Group says utility is withholding documents in regulatory hearing

? A group of large Kansas industries wants state regulators to sanction Western Resources for refusing to comply with a request to turn over documents it was ordered to provide.

Kansas Industrial Customers, a group that includes Farmland Industries and Boeing, requested the sanction in a motion filed Wednesday.

“Western has willfully and completely refused to comply with the commission’s order on discovery as it relates to KIC data requests,” Jim Zakoura, the group’s Overland Park attorney, said in the motion.

Zakoura is seeking documents prepared by Western consultants in support of its plan to split-off its unregulated businesses from its regulated utilities.
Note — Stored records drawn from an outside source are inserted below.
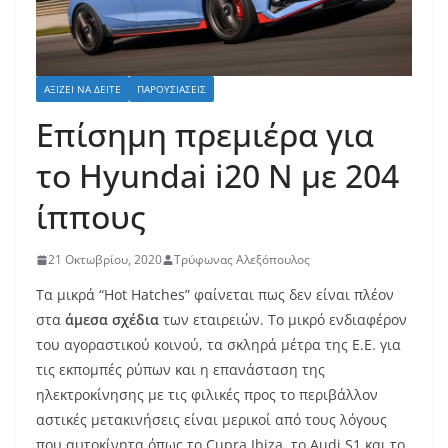
ΑΞΊΖΕΙ ΝΑ ΔΕΊΤΕ
ΠΑΡΟΥΣΙΆΣΕΙΣ
Επίσημη πρεμιέρα για
το Hyundai i20 N με 204
ίππους
21 Οκτωβρίου, 2020
Τρύφωνας Αλεξόπουλος
Τα μικρά “Hot Hatches” φαίνεται πως δεν είναι πλέον
στα
άμεσα σχέδια
των εταιρειών. Το μικρό ενδιαφέρον
του αγοραστικού κοινού, τα σκληρά μέτρα της Ε.Ε. για
τις εκπομπές ρύπων και η επανάσταση της
ηλεκτροκίνησης με τις φιλικές προς το περιβάλλον
αστικές μετακινήσεις είναι μερικοί από τους λόγους
που αυτοκίνητα όπως το Cupra Ibiza, το Audi S1 ​​και το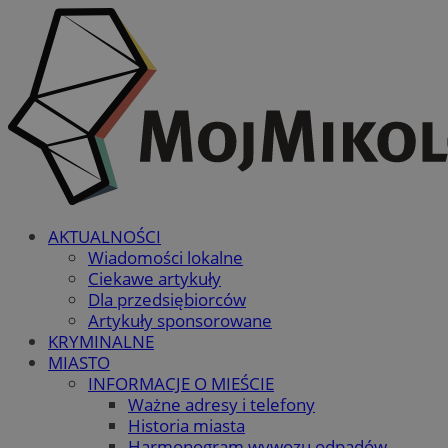
AKTUALNOŚCI
Wiadomości lokalne
Ciekawe artykuły
Dla przedsiębiorców
Artykuły sponsorowane
KRYMINALNE
MIASTO
INFORMACJE O MIEŚCIE
Ważne adresy i telefony
Historia miasta
Harmonogram wywozu odpadów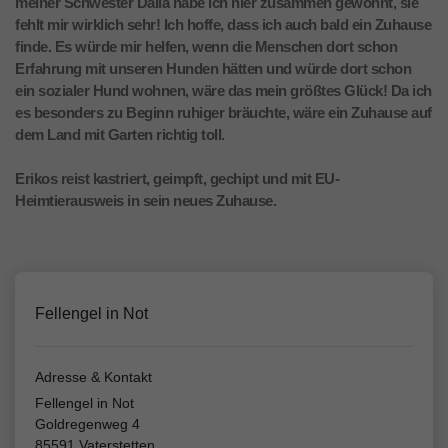
meiner Schwester Dalia habe ich hier zusammen gewohnt, sie
fehlt mir wirklich sehr! Ich hoffe, dass ich auch bald ein Zuhause
finde. Es würde mir helfen, wenn die Menschen dort schon
Erfahrung mit unseren Hunden hätten und würde dort schon
ein sozialer Hund wohnen, wäre das mein größtes Glück! Da ich
es besonders zu Beginn ruhiger bräuchte, wäre ein Zuhause auf
dem Land mit Garten richtig toll.
Erikos reist kastriert, geimpft, gechipt und mit EU-
Heimtierausweis in sein neues Zuhause.
Fellengel in Not
Adresse & Kontakt
Fellengel in Not
Goldregenweg 4
85591 Vaterstetten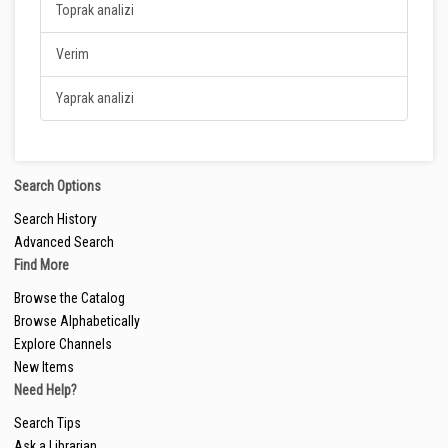
Toprak analizi
Verim
Yaprak analizi
Search Options
Search History
Advanced Search
Find More
Browse the Catalog
Browse Alphabetically
Explore Channels
New Items
Need Help?
Search Tips
Ask a Librarian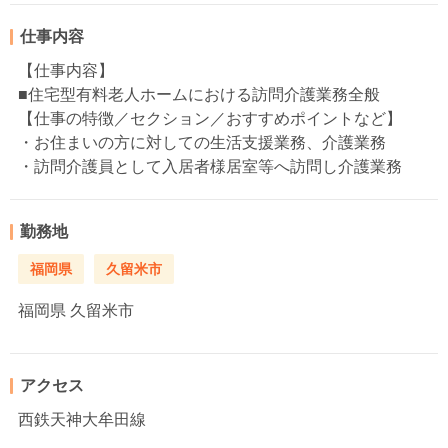
仕事内容
【仕事内容】
■住宅型有料老人ホームにおける訪問介護業務全般
【仕事の特徴／セクション／おすすめポイントなど】
・お住まいの方に対しての生活支援業務、介護業務
・訪問介護員として入居者様居室等へ訪問し介護業務
勤務地
福岡県
久留米市
福岡県
久留米市
アクセス
西鉄天神大牟田線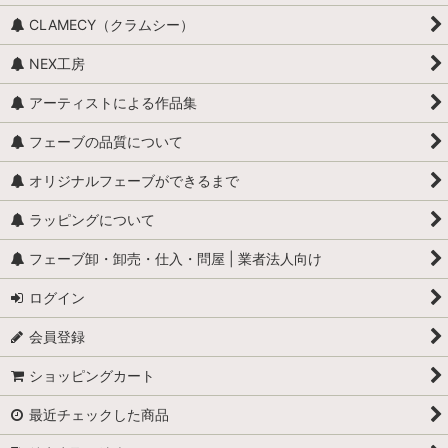
牛
CLAMECY（クラムシー）
ロバ・ヤギ・羊・ラクダ
NEX工房
昆虫・爬虫類・両生類
アーティストによる作品集
カエル
フェーブの品質について
全般（ぞう、ねずみ 等）
オリジナルフェーブができるまで
ラッピングについて
ふくろう
フェーブ卸・卸売・仕入・問屋 | 業者法人向け
カメ
ログイン
ぶた
会員登録
トラ・ライオン・猛獣
ショッピングカート
ペンギン
最近チェックした商品
犬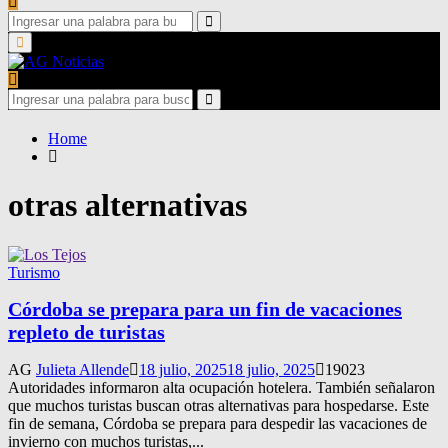
Search
for:
Search
Primary
Menu
Search
for:
Search
Home
otras alternativas
Turismo
Córdoba se prepara para un fin de vacaciones
repleto de turistas
AG
Julieta Allende
18 julio, 2025
18 julio, 2025
19023
Autoridades informaron alta ocupación hotelera. También señalaron
que muchos turistas buscan otras alternativas para hospedarse. Este
fin de semana, Córdoba se prepara para despedir las vacaciones de
invierno con muchos turistas,...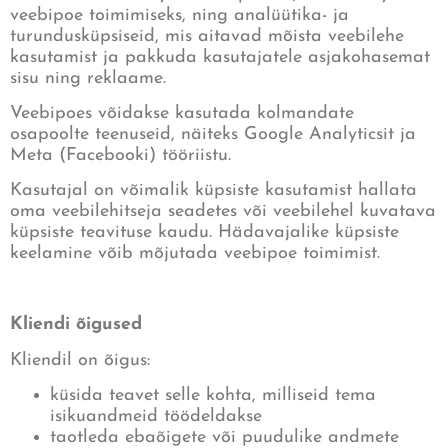
veebipoe toimimiseks, ning analüütika- ja
turundusküpsiseid, mis aitavad mõista veebilehe
kasutamist ja pakkuda kasutajatele asjakohasemat
sisu ning reklaame.
Veebipoes võidakse kasutada kolmandate
osapoolte teenuseid, näiteks Google Analyticsit ja
Meta (Facebooki) tööriistu.
Kasutajal on võimalik küpsiste kasutamist hallata
oma veebilehitseja seadetes või veebilehel kuvatava
küpsiste teavituse kaudu. Hädavajalike küpsiste
keelamine võib mõjutada veebipoe toimimist.
Kliendi õigused
Kliendil on õigus:
küsida teavet selle kohta, milliseid tema
isikuandmeid töödeldakse
taotleda ebaõigete või puudulike andmete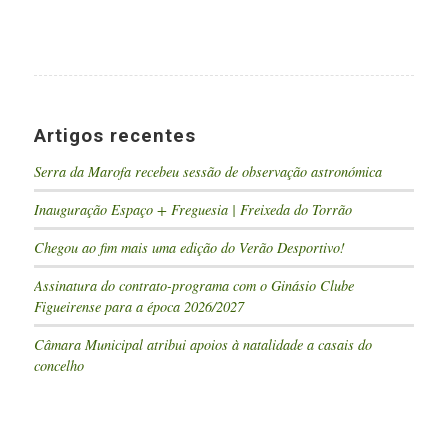
Artigos recentes
Serra da Marofa recebeu sessão de observação astronómica
Inauguração Espaço + Freguesia | Freixeda do Torrão
Chegou ao fim mais uma edição do Verão Desportivo!
Assinatura do contrato-programa com o Ginásio Clube
Figueirense para a época 2026/2027
Câmara Municipal atribui apoios à natalidade a casais do
concelho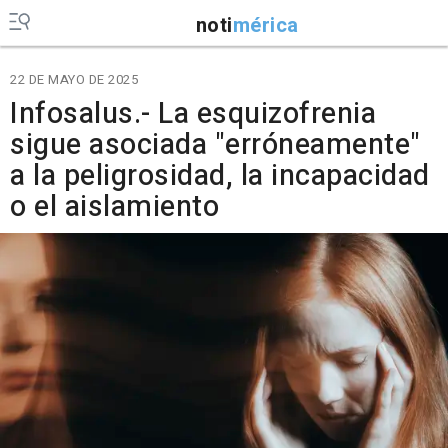
noti
mérica
22 DE MAYO DE 2025
Infosalus.- La esquizofrenia
sigue asociada "erróneamente"
a la peligrosidad, la incapacidad
o el aislamiento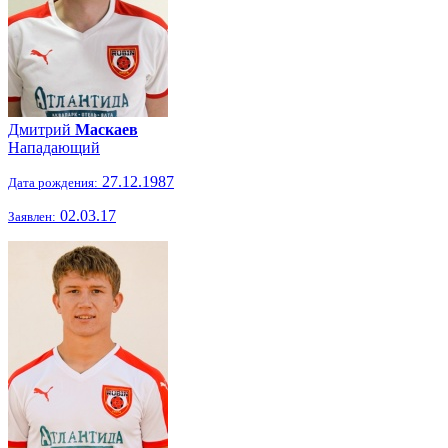
Дмитрий
Маскаев
Нападающий
27.12.1987
Дата рождения:
02.03.17
Заявлен: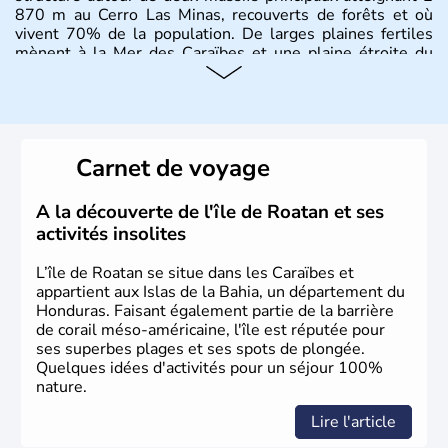
870 m au Cerro Las Minas, recouverts de forêts et où
vivent 70% de la population. De larges plaines fertiles
mènent à la Mer des Caraïbes et une plaine étroite du
côté Pacifique.
Carnet de voyage
A la découverte de l'île de Roatan et ses
activités insolites
L’île de Roatan se situe dans les Caraïbes et
appartient aux Islas de la Bahia, un département du
Honduras. Faisant également partie de la barrière
de corail méso-américaine, l'île est réputée pour
ses superbes plages et ses spots de plongée.
Quelques idées d'activités pour un séjour 100%
nature.
Lire l'article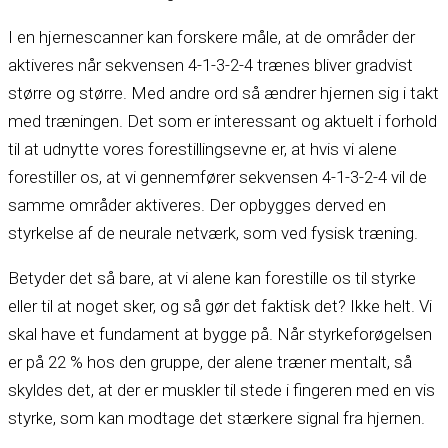
I en hjernescanner kan forskere måle, at de områder der
aktiveres når sekvensen 4-
1-
3-
2-
4 trænes bliver gradvist
større og større. Med andre ord så ændrer hjernen sig i takt
med træningen. Det som er interessant og aktuelt i forhold
til at udnytte vores forestillingsevne er, at hvis vi alene
forestiller os, at vi gennemfører sekvensen 4-
1-
3-
2-
4 vil de
samme områder aktiveres. Der opbygges derved en
styrkelse af de neurale netværk, som ved fysisk træning.
Betyder det så bare, at vi alene kan forestille os til styrke
eller til at noget sker, og så gør det faktisk det? Ikke helt. Vi
skal have et fundament at bygge på. Når styrkeforøgelsen
er på 22 % hos den gruppe, der alene træner mentalt, så
skyldes det, at der er muskler til stede i fingeren med en vis
styrke, som kan modtage det stærkere signal fra hjernen.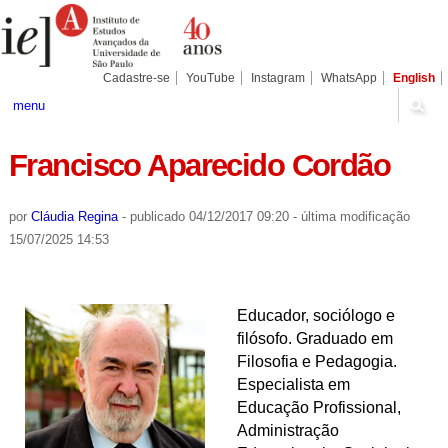
Ir
Ferramentas
Seções
para
Pessoais
o
conteúdo.
|
Cadastre-se
YouTube
Instagram
WhatsApp
English
Ir
para
menu
a
navegação
Francisco Aparecido Cordão
por
Cláudia Regina
-
publicado
04/12/2017 09:20
-
última modificação
15/07/2025 14:53
Educador, sociólogo e
filósofo. Graduado em
Filosofia e Pedagogia.
Especialista em
Educação Profissional,
Administração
He also wants internal reports concerning the company’s decision to write-off about $654 million in the first quarter of 2002 to comply with accounting changes ordered by the federal Securities and Exchange Commission.

Zakoura said he needs the information to formulate a position on Western’s corporate restructuring plan before a scheduled Kansas Corporation Commission hearing on May 31.

“We’re keeping an open mind,” Zakoura said. “But we don’t have enough information to decide at this point.”

David Wittig, Western’s chairman, president and chief executive officer, has said the proposal in question could generate up to $1 billion from the sale of stock in a new subsidiary to pay down the debt of the parent company, which according to the KCC now stands at $3.52 billion.

Consumer advocates and other critics maintain that the restructuring plan is little different from one blocked last summer by the KCC because of concerns that it would leave the utility operations saddled with too much of the company’s debt.

KCC spokeswoman Rosemary Foreman declined to speculate about how the commission would respond to the industry group’s request, but she said it is important that Western comply with the discovery order.

“We will take this motion very seriously,” she said.